Um peão na capital

Mini-conto

Um peão na capital

FlavioMPinto

Licurgo era um velho peão de estância. Acostumado com a lida , sempre livre e a céu aberto, fazia seu trabalho diário com total confiança do patrão. Apartava gado, embretava, preparava para ordenha, marcava e vacinava. Não casara, sua vida era a estância, o gado e cuidar da mãe. Nada mais o fazia feliz.

Seu irmão, Deoclécio, afilhado do patrão, fora mandado para a cidade e não voltara mais. Tinha trabalho e morava só num apartamento pequeno.

Certo dia, sua mãe adoeceu e ele teve de ir a cidade levá-la para consultar e fazer exames.

- Me sinto um passarinho preso numa gaiola quando vou pra lá, dizia. Mas, conformando-se, tinha de esperar a consulta e os exames para voltar á lida. Não gostava do apartamento . Não podia olhar o céu, ver o gado, a luz das estrelas siquer as fagulhas de um braseiro. Churrasco, então...

Diante de sua melancolia o irmão decidiu levá-lo ao cinema.

Iriam á Casa de Cultura Mario Quintana. O velho peão colocou sua melhor bombacha, lustrou as botas, ajeitou a camisa e o lenço colorado, tapeou o chapéu e "se foram" ao tal cinema.

Era uma sala pequena, mais ou menos 50 lugares. Poucas luzes. Apenas as necessárias para orientação dos freqüentadores escolherem e sentarem nas poltronas. Mal entraram e Licurgo começou a ficar nervoso e perguntar.
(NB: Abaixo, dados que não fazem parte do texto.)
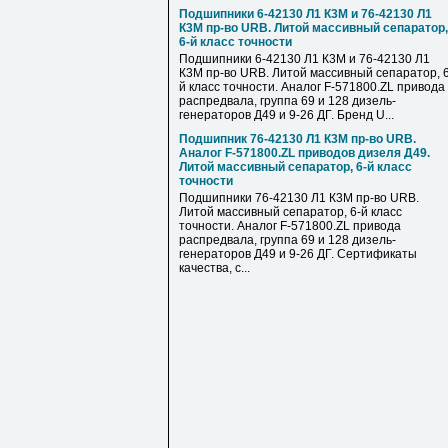
Подшипники 6-42130 Л1 К3М и 76-42130 Л1
К3М пр-во URB. Литой массивный сепаратор,
6-й класс точности
Подшипники 6-42130 Л1 К3М и 76-42130 Л1
К3М пр-во URB. Литой массивный сепаратор, 6
й класс точности. Аналог F-571800.ZL привода
распредвала, группа 69 и 128 дизель-
генераторов Д49 и 9-26 ДГ. Бренд U...
Подшипник 76-42130 Л1 К3М пр-во URB.
Аналог F-571800.ZL приводов дизеля Д49.
Литой массивный сепаратор, 6-й класс
точности
Подшипники 76-42130 Л1 К3М пр-во URB.
Литой массивный сепаратор, 6-й класс
точности. Аналог F-571800.ZL привода
распредвала, группа 69 и 128 дизель-
генераторов Д49 и 9-26 ДГ. Сертификаты
качества, с...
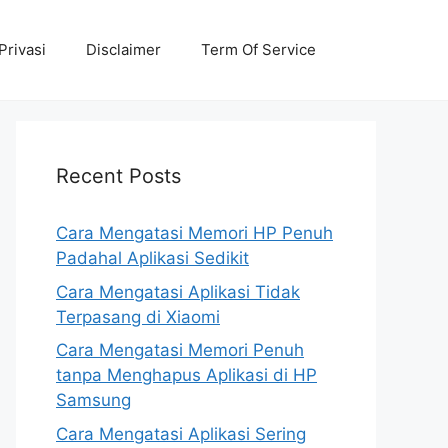
Privasi
Disclaimer
Term Of Service
Recent Posts
Cara Mengatasi Memori HP Penuh
Padahal Aplikasi Sedikit
Cara Mengatasi Aplikasi Tidak
Terpasang di Xiaomi
Cara Mengatasi Memori Penuh
tanpa Menghapus Aplikasi di HP
Samsung
Cara Mengatasi Aplikasi Sering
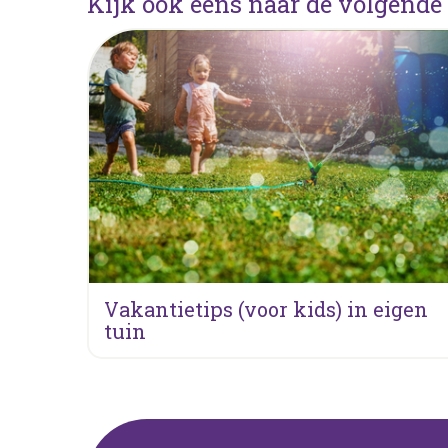
Kijk ook eens naar de volgende 
Vakantietips (voor kids) in eigen
tuin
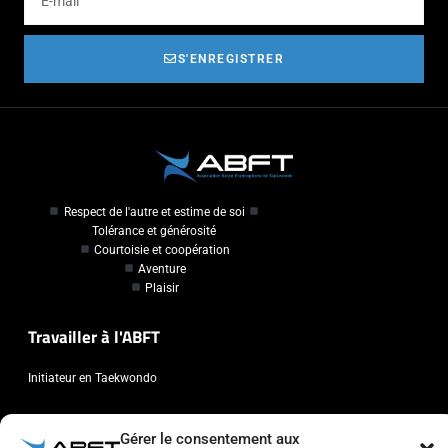
S'ENREGISTRER
Respect de l'autre et estime de soi
Tolérance et générosité
Courtoisie et coopération
Aventure
Plaisir
Travailler à l'ABFT
Initiateur en Taekwondo
Contact
Gérer le consentement aux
- Mano, aqui não tem janelas?

-Não, Licurgo, aqui é um cinema.

- Mano, e o ar por adonde entra?

- Tem ar condicionado, te acalma.

- E a luz, como enxergo?

- Te acalma!

A esta altura, Licurgo já se levantara e , a manotaços, saltava e pisoteava as poltronas na direção da porta de saída.

Suava. Tinha calafrios. Esbravejava contra tudo.
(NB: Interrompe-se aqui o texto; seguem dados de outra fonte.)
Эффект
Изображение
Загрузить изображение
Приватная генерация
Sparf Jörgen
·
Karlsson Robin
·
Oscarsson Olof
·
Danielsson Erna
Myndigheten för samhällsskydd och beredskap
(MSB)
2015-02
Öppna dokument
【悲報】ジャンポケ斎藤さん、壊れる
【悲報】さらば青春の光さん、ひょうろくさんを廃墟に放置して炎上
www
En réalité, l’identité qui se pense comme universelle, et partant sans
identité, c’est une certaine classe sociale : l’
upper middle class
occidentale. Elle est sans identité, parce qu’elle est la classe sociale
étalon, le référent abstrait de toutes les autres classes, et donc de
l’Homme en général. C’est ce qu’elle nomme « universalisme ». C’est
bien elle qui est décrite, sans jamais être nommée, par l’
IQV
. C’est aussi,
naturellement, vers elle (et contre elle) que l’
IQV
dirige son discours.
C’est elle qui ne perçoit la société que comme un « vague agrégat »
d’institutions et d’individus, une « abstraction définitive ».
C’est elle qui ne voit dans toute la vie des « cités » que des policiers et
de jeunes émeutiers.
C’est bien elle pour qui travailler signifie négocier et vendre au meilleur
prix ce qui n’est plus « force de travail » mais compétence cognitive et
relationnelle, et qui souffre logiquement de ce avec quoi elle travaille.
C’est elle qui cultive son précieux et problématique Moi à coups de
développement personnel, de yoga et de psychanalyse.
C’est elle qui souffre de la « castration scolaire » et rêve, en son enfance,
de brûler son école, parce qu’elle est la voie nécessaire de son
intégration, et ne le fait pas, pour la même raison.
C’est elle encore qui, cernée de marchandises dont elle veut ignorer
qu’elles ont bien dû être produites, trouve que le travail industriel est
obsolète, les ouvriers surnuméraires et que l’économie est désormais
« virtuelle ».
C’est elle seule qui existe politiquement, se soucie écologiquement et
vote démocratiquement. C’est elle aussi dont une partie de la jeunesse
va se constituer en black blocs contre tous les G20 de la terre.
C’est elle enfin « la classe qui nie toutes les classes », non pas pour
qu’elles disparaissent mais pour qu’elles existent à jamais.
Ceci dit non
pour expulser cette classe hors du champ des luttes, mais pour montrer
Já meio desalinhado, com o lenço desamarrando e fora do pescoço, foi seguro pelo "lanterninha".

De imediato deu-lhe um safanão e rolaram pelo corredor até a tela, onde o irmão tentou apartá-los.
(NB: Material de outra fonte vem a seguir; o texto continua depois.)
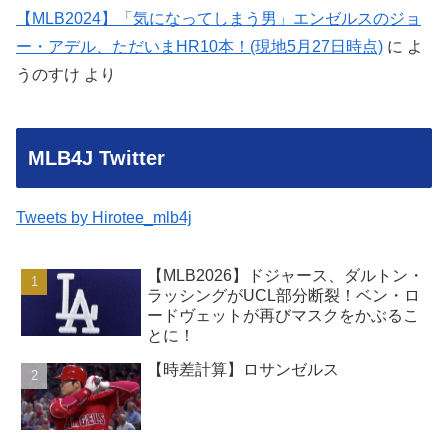
【MLB2024】「気になってしまう男」エンゼルスのジョ
ー・アデル、ただいまHR10本！(現地5月27日時点)
に
よ
うのすけ
より
MLB4J Twitter
Tweets by Hirotee_mlb4j
【MLB2026】ドジャース、ダルトン・
ラッシングがUCL部分断裂！ベン・ロ
ードヴェットが再びマスクをかぶるこ
とに！
【時差計算】ロサンゼルス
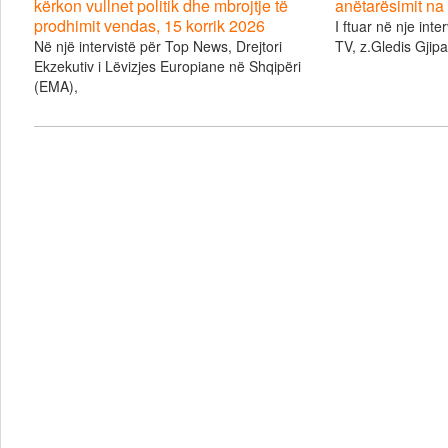
kërkon vullnet politik dhe mbrojtje të
anëtarësimit na 
prodhimit vendas, 15 korrik 2026
I ftuar në nje inte
Në një intervistë për Top News, Drejtori
TV, z.Gledis Gjipal
Ekzekutiv i Lëvizjes Europiane në Shqipëri
(EMA),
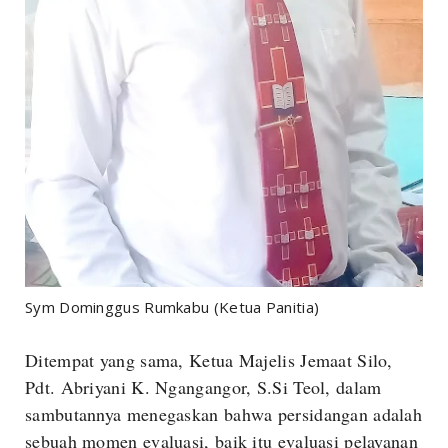
Sym Dominggus Rumkabu (Ketua Panitia)
Ditempat yang sama, Ketua Majelis Jemaat Silo,
Pdt. Abriyani K. Ngangangor, S.Si Teol, dalam
sambutannya menegaskan bahwa persidangan adalah
sebuah momen evaluasi, baik itu evaluasi pelayanan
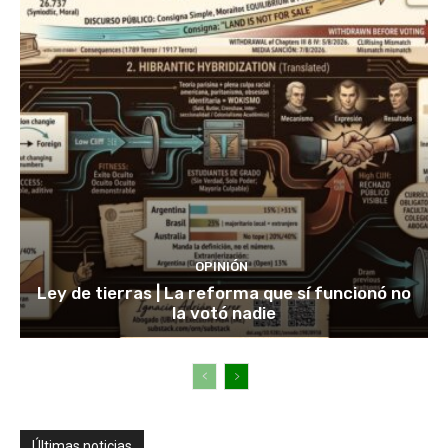
OPINIÓN
Ley de tierras | La reforma que sí funcionó no
la votó nadie
Últimas noticias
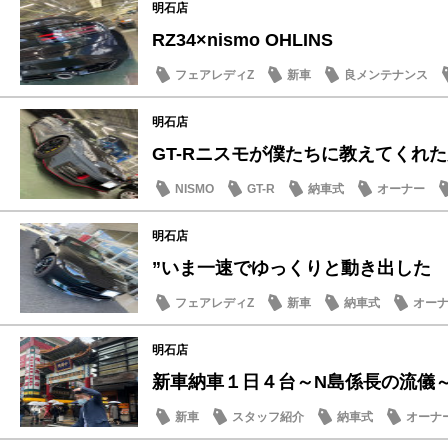
明石店
RZ34×nismo OHLINS
フェアレディZ
新車
良メンテナンス
明石店
GT-Rニスモが僕たちに教えてくれた大
NISMO
GT-R
納車式
オーナー
明石店
”いま一速でゆっくりと動き出した
フェアレディZ
新車
納車式
オー
明石店
新車納車１日４台～N島係長の流儀～VOL
新車
スタッフ紹介
納車式
オーナ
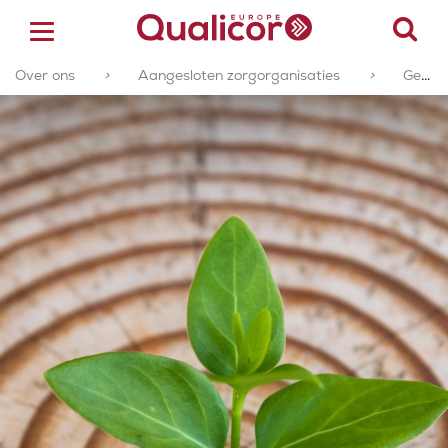
Over ons
>
Aangesloten zorgorganisaties
>
Geaccrediteerde of gecertificeerde zorgorganisaties
ACCREDITATIE
CERTIFICERING
ACADEMY
ZORGSECTOREN
OVER ONS
CONTACT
Licurgo, cada vez mais nervoso e alterado, não se acalmou nem quando as luzes foram acesas. Aí já eram três a segurá-lo.

A confusão só acabou quando conseguiram abrir a porta de emergência que dava para a Travessa dos Cataventos.

As pessoas que passavam na rua espantaram-se com a cena.

- Mano véio, tô sentindo uma sesmaria de saudade da estância e do meu rancho! Falou o assustado peão.